Quasi Cosine Similarity Metric Learning

It is vital to select an appropriate distance metric for many learning algorithm. Cosine distance is an efficient metric for measuring the similarity of descriptors in classification task. However, the cosine similarity metric learning (CSML) [3] is not widely used due to the complexity of its formulation and time consuming. In this paper, a Quasi Cosine Similarity Metric Learning (QCSML) is proposed to make it easy. The normalization and Lagrange multipliers are employed to convert cosine distance into simple formulation, which is convex and its derivation is easy to calculate.

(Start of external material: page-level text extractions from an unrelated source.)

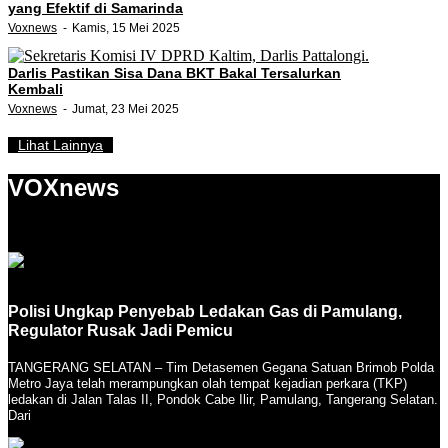
yang Efektif di Samarinda
Voxnews
Kamis, 15 Mei 2025
Darlis Pastikan Sisa Dana BKT Bakal Tersalurkan
Kembali
Voxnews
Jumat, 23 Mei 2025
Lihat Lainnya
VOXnews
Polisi Ungkap Penyebab Ledakan Gas di Pamulang,
Regulator Rusak Jadi Pemicu
TANGERANG SELATAN – Tim Detasemen Gegana Satuan Brimob Polda
Metro Jaya telah merampungkan olah tempat kejadian perkara (TKP)
ledakan di Jalan Talas II, Pondok Cabe Ilir, Pamulang, Tangerang Selatan.
Dari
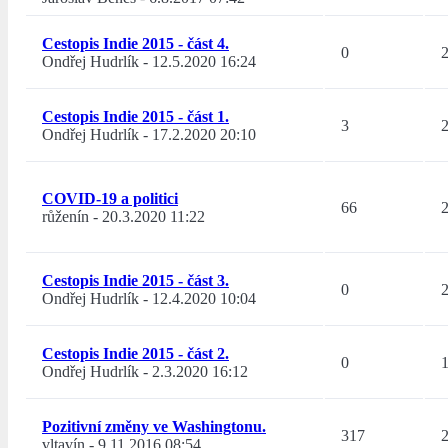
Cestopis Indie 2015 - část 4.
0
Ondřej Hudrlík
-
12.5.2020 16:24
Cestopis Indie 2015 - část 1.
3
Ondřej Hudrlík
-
17.2.2020 20:10
COVID-19 a politici
66
růženín
-
20.3.2020 11:22
Cestopis Indie 2015 - část 3.
0
Ondřej Hudrlík
-
12.4.2020 10:04
Cestopis Indie 2015 - část 2.
0
Ondřej Hudrlík
-
2.3.2020 16:12
Pozitivní změny ve Washingtonu.
317
vltavín
-
9.11.2016 08:54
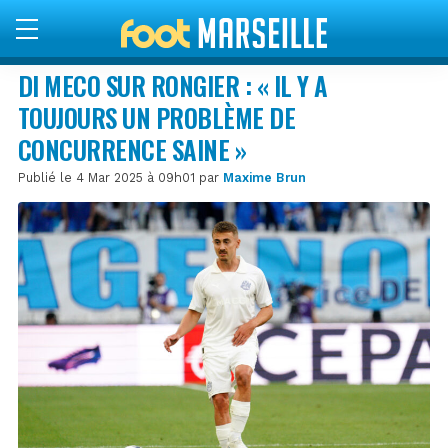
DI MECO SUR RONGIER : « IL Y A
TOUJOURS UN PROBLÈME DE
CONCURRENCE SAINE »
Publié le 4 Mar 2025 à 09h01 par
Maxime Brun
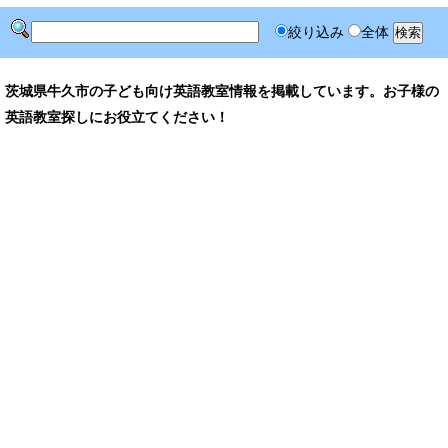
絞り込み
全体
茨城県牛久市の子ども向け英語教室情報を掲載しています。お子様の
英語教室探しにお役立てください！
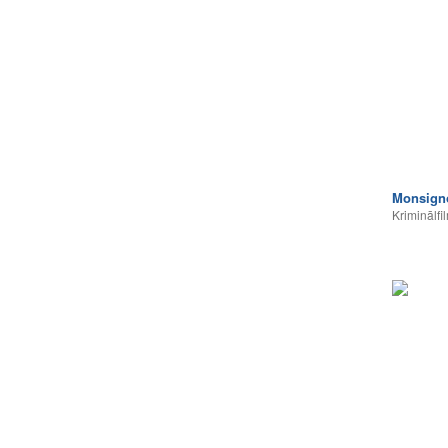
Monsign
Kriminālfi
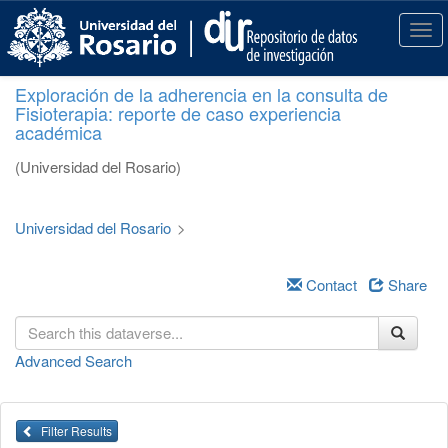
S
k
T
i
o
p
g
Exploración de la adherencia en la consulta de
t
g
Fisioterapia: reporte de caso experiencia
o
l
académica
m
e
a
n
(Universidad del Rosario)
i
a
n
v
c
i
Universidad del Rosario
>
o
g
n
a
t
Contact
Share
t
e
i
n
o
t
n
Advanced Search
Filter Results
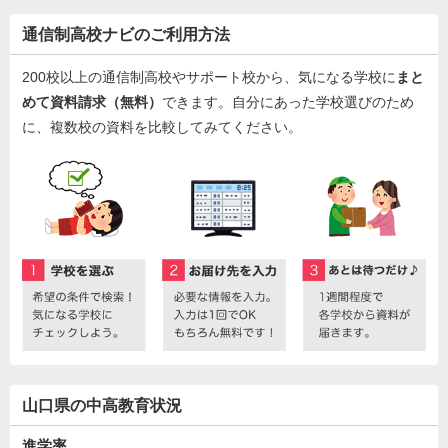
通信制高校ナビのご利用方法
200校以上の通信制高校やサポート校から、気になる学校に
まと
めて資料請求（無料）
できます。自分にあった学校選びのため
に、複数校の資料を比較してみてください。
山口県の中高教育状況
進学率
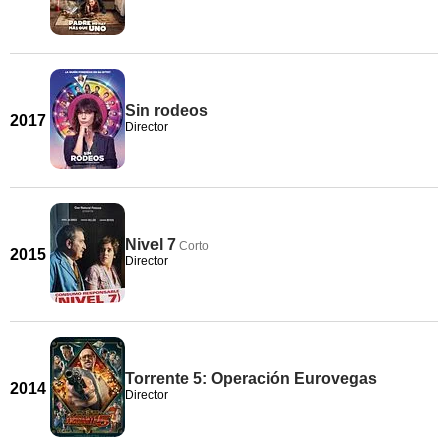
Sin rodeos
2017
Director
Nivel 7
Corto
2015
Director
Torrente 5: Operación Eurovegas
2014
Director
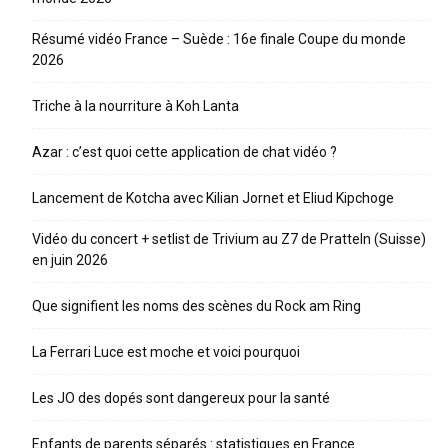
Résumé vidéo France – Suède : 16e finale Coupe du monde
2026
Triche à la nourriture à Koh Lanta
Azar : c’est quoi cette application de chat vidéo ?
Lancement de Kotcha avec Kilian Jornet et Eliud Kipchoge
Vidéo du concert + setlist de Trivium au Z7 de Pratteln (Suisse)
en juin 2026
Que signifient les noms des scènes du Rock am Ring
La Ferrari Luce est moche et voici pourquoi
Les JO des dopés sont dangereux pour la santé
Enfants de parents séparés : statistiques en France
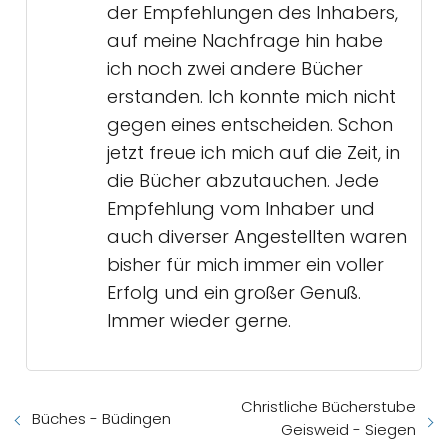
der Empfehlungen des Inhabers,
auf meine Nachfrage hin habe
ich noch zwei andere Bücher
erstanden. Ich konnte mich nicht
gegen eines entscheiden. Schon
jetzt freue ich mich auf die Zeit, in
die Bücher abzutauchen. Jede
Empfehlung vom Inhaber und
auch diverser Angestellten waren
bisher für mich immer ein voller
Erfolg und ein großer Genuß.
Immer wieder gerne.
Christliche Bücherstube
Büches - Büdingen
Geisweid - Siegen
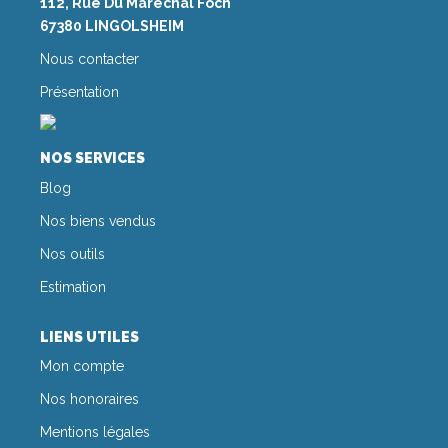
112, Rue Du Maréchal Foch
67380 LINGOLSHEIM
Nous contacter
Présentation
NOS SERVICES
Blog
Nos biens vendus
Nos outils
Estimation
LIENS UTILES
Mon compte
Nos honoraires
Mentions légales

The complexity of the QCSML algorithm is O(\(t\times p\times d\)) (The parameters \(t\), \(p\), \(d\) represent the number of iterations, the dimensionality of descriptors and the compressed features.), while the complexity of CSML is O(\(r\times b\times g\times s\times d\times m\)) (From the paper [3], \(r\) is the number of iterations used to optimize the projection matrix, \(b\) is the number of values tested in cross validation process, \(g\) is the number of steps in the Conjugate Gradient method, \(s\) is the number of training data, \(d\) and \(m\) are the dimensions of projection matrix.). The experimental results of our method on UCI datasets for classification task and LFW dataset for face verification problem are better than the state-of-the-art methods. For classification task, the proposed approach is employed on Iris, Ionosphere and Wine dataset and the classification accuracy and the time consuming are much better than the compared methods. Moreover, our approach obtains \(92.33\,\%\) accuracy for face verification on unrestricted setting of LFW dataset, which outperforms the state-of-the-art algorithms.